Dear Editor,

Frailty assessment using the Clinical Frailty Scale (CFS) has been incorporated into COVID-19 decision aids as frailty highlights risk of poor outcome which can guide future care (1, 2). The critical care patient population continues to trend towards a younger, fitter and less co-morbid population (3). Yet, COVID-19 is a disease that disproportionately effects the elderly; people aged over 65 years represent more than 50% of Intensive Care Unit (ICU) admissions and account for 80% of mortality (1). There are subsequent ethical considerations as to how resources were and continue to be allocated. For this reason, it is relevant we understand how frailty has impacted clinical decisions which may then drive improvements in future practice. Frailty has sustained relevance in a critical care environment with continual scarcity of resources (3).

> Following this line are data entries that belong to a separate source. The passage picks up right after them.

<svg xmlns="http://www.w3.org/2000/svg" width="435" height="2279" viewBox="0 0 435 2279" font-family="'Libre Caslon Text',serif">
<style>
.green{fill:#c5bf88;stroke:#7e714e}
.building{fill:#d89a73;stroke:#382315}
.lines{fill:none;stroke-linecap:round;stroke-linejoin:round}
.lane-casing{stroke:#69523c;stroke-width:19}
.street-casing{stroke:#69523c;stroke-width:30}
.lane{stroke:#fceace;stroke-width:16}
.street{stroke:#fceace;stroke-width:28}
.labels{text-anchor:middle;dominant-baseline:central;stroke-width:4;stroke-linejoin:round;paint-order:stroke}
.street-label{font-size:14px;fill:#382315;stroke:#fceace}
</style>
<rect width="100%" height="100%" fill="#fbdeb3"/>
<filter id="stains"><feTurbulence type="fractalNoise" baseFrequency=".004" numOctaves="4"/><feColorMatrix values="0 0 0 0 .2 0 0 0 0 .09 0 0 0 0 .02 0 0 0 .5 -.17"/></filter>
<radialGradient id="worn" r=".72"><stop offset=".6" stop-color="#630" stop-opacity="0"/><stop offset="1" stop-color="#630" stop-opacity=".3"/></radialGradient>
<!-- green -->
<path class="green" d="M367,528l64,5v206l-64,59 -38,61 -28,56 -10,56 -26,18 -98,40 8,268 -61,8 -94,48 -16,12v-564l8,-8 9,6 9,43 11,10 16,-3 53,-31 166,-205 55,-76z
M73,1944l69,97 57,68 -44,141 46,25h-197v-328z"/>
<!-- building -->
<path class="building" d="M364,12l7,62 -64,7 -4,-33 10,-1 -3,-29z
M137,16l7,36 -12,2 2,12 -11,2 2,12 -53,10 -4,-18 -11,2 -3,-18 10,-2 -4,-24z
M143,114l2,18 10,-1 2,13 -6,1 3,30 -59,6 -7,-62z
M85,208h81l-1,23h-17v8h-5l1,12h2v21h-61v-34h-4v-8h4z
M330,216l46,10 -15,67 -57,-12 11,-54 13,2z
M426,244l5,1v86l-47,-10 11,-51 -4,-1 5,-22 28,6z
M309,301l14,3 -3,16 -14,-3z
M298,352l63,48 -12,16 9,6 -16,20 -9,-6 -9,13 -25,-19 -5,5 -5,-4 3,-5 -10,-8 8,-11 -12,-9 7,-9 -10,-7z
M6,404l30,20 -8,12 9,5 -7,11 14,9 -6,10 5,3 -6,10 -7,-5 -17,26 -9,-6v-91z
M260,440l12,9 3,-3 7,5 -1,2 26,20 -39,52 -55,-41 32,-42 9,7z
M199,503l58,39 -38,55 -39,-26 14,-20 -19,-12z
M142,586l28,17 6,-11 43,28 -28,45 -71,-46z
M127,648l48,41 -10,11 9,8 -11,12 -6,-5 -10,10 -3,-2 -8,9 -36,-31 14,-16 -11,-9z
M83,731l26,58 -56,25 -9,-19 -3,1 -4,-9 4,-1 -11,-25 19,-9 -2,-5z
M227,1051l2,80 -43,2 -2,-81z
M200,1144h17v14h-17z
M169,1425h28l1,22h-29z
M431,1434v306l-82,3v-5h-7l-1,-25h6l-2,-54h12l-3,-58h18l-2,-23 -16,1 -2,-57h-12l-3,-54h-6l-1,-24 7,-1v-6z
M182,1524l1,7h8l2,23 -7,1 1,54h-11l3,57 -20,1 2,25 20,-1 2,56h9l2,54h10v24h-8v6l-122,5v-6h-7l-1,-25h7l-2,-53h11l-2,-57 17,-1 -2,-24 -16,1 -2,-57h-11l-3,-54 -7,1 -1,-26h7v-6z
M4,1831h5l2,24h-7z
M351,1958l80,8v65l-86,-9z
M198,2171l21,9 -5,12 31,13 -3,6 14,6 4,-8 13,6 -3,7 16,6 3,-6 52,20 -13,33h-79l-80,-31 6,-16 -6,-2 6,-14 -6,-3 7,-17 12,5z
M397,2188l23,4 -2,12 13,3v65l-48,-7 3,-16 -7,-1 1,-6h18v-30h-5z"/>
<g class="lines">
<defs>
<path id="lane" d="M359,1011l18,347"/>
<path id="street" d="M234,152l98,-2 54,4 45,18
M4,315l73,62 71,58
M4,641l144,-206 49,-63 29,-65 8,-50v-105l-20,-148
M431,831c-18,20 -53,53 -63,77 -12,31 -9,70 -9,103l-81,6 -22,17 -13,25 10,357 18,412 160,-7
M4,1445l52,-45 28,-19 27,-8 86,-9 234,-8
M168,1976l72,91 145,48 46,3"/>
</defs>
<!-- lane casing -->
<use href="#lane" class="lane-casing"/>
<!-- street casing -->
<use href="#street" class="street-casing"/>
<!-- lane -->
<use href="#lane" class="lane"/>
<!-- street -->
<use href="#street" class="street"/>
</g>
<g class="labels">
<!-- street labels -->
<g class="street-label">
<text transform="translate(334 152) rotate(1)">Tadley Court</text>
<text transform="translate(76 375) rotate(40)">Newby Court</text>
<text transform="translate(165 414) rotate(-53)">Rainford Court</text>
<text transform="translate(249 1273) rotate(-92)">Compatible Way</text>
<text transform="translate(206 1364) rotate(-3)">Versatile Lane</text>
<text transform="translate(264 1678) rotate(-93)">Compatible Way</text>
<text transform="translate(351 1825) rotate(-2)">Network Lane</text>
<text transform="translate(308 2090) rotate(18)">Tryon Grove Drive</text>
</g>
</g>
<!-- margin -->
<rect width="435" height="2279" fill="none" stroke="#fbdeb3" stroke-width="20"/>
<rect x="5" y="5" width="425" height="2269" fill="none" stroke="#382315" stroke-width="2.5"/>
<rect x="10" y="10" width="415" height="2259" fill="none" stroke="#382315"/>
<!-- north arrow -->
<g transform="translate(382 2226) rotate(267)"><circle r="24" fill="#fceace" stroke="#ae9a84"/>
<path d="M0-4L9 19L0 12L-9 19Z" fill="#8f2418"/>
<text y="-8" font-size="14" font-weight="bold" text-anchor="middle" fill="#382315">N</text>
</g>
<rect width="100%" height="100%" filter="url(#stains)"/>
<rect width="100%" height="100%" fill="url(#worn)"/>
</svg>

We undertook a service evaluation of the mortality and hospital outcomes of COVID-19 positive patients admitted to Ysbyty Gwynedd (YG) ICU from 01/03/2020 to 01/06/2022. We considered the effect of ICU patients’ pre-admission frailty on their subsequent outcomes as well as comparing how CFS scores of admitted patients changed over the evaluation period. Patients testing positive for COVID-19 that were admitted to ICU were the sole population of interest. Patients aged 18 or over were considered eligible for the evaluation and patients with suspected COVID-19 that tested negative were excluded. Retrospective data was sourced from the Intensive Care National Audit & Research Centre (ICNARC) database, handover notes and clinical files. CFS scores were used to dichotomise the cohort into two distinct groups; one group with CFS scores 1–4 was defined as fit or vulnerable and the second group scoring between 5–9 was defined as frail. Patients were then assigned a pandemic ‘wave’ based on their date of admission: admission between 01/03/2020 to 01/09/2020 were assigned ‘Wave 1’ and between 01/09/2020 to 01/06/2021 ‘Wave 2’.

72 COVID-19 patients were included in the service evaluation; 65% of patients were male and the mean age was 59 years (SD 13). The population had a mean ICNARC score of 13.4 (SD 6.8), a mean APACHE-II score of 17.2 (SD 5.4); the predicted mortalities were 21.2% and 19.9% respectively. ICNARC reported ‘significant’ co-morbidity in ten patients (13.9% of cohort); six of these patients had previous severe respiratory disease. The overall in-hospital mortality was 30.6%.

The frail group of patients experienced worse outcomes than their fitter counterparts; in-hospital mortality rate was higher (35.8% vs 29.3%), mean length of stay in survivors longer (25 vs 17 days), and ventilator use more frequent (64.3% vs 46.6%). The average CFS score of the admitted ICU patient increased over the evaluation period (see Figure. 1). In Wave 1, 5.9% of admitted patients were classified as frail compared to 21.8% in the Wave 2.

Figure 1
figure 1

CFS scores of admitted ITU patients in Wave 1 and Wave 2

Frailty describes a lack of physiological reserve to overcome the external stressors presented by disease (4). COVID-19 presents as a respiratory disease and subsequent physiological stressor that disproportionately effects males, the elderly and those with pre-existing comorbidities (1, 2). As our findings support, albeit with a small patient population, that frailty is a useful tool to highlight risk of poor outcome in COVID-19 patients (5). Moreover, we recorded a higher experienced mortality compared to that predicted by ICNARC and APACHE-II. This is consistent with the ICNARC report findings (6); COVID-19 adds an extra element of mortality that the predictive scores fail to capture.

A higher proportion of frail patients were admitted in Wave 2; this change might be explained by perceived resource pressures influencing human based decisions on admission. Clinicians may have been less likely to admit frail patients at the early stages of the pandemic when the ability of critical care resources to meet increasing demand was unknown or feared to be inadequate (7). Alternatively, the difference in detected frailty could reflect a changing population of COVID-19 positive patients over time. As the pandemic progressed a greater proportion of frail patients may have contracted COVID-19 which will have been subsequently mirrored in ICU admissions.

It remains important to acknowledge that frailty alone should not be used to define ceilings of care since those with high levels of frailty can still experience successful outcomes (8). It is therefore concerning that fewer frail patients in this centre were admitted to ICU at the start of the pandemic. Further research might consider the repeatability of this finding in other centres. It is important to understand how human factors influence clinical decision-making in times of increased demand for resources to ensure equitable care. In future we suggest frailty is considered amongst the broader clinical picture of each patient but not as a stand-alone prognostic tool. Frailty assessment might form an important element of ICU decision-making in turn helping to ensure care does not disadvantage those who can be considered both as fit and elderly.